[SET TASK]
Please condense the paragraph beginning "I'm using Rust to write code" in the post about omitting frame pointers into a single shorter sentence that keeps its main facts.

[TEXT]
Any way to force the *omission* of frame pointers?

I'm using Rust to write code for an embedded target of mine -- a CPU made on a digital circuit simulator, implementing a subset of Thumb (specifically, thumbv6m-none-eabi).

The CPU is slow (~40kHz) so every wasted instruction adds up to a noticeable slowing down of stuff I run. I understand this is nowhere near anything Rust was designed to run on.

There is something I'm blocking on: all functions, even leaves, have a frame pointer, which I don't need.

For example, here's a small function that implements division using a hardware divider mapped to memory:

#[unsafe(export_name = "__aeabi_uidiv")]
pub extern "C" fn __aeabi_uidiv(a: u32, b: u32) -> u32 {
    let mut res;
    unsafe {
        core::arch::asm!("ldr {res}, [{addr}]",
            addr = in(reg) 0xffff_ff20,
            res = lateout(reg) res,
            in("r0") a,
            in("r1") b,
        )

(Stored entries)

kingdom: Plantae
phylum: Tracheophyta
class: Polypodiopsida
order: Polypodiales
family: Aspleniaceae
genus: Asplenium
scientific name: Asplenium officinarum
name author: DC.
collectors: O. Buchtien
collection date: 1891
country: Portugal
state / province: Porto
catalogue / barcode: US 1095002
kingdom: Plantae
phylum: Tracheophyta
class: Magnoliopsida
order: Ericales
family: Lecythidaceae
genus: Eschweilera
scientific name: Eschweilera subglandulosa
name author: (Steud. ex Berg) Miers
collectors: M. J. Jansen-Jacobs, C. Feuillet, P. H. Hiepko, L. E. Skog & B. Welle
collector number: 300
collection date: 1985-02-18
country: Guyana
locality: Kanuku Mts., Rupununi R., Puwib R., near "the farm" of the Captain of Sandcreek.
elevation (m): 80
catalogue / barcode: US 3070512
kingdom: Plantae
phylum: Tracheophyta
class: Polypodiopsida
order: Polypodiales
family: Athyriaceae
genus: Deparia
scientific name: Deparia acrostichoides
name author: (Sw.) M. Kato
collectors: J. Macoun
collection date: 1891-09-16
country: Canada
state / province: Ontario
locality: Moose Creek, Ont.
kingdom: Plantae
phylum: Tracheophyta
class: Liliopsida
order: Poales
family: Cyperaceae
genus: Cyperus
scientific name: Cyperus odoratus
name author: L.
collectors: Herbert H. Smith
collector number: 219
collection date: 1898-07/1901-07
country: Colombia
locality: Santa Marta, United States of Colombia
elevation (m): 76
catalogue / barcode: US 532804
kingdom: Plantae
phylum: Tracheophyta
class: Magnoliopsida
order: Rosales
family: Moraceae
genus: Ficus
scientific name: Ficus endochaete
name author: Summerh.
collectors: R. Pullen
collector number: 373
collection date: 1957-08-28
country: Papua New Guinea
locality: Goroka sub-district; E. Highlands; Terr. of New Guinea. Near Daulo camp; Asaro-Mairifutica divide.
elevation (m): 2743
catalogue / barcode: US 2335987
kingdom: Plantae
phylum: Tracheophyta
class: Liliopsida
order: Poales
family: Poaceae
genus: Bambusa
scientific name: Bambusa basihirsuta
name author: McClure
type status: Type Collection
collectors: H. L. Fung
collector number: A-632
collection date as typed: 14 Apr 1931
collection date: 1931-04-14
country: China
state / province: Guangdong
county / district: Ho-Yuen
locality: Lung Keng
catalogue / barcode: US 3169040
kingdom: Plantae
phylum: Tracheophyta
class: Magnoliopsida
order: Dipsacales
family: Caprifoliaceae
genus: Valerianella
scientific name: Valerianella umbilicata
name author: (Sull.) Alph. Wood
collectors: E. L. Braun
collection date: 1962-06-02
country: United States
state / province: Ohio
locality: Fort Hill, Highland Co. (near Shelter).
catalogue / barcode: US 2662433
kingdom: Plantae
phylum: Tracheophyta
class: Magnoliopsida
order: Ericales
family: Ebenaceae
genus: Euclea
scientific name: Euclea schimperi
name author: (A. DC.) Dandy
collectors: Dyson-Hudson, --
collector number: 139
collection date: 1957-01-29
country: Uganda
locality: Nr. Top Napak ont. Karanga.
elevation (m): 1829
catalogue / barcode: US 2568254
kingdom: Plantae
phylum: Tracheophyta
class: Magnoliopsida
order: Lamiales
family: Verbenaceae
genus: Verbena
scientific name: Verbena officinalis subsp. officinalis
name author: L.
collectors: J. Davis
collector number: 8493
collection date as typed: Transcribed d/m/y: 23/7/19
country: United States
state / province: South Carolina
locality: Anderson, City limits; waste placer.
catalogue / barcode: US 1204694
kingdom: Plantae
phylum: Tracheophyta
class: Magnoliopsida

[SOLUTION BELOW]
The author writes Rust for an embedded target, a CPU built in a digital circuit simulator that implements a subset of Thumb (thumbv6m-none-eabi).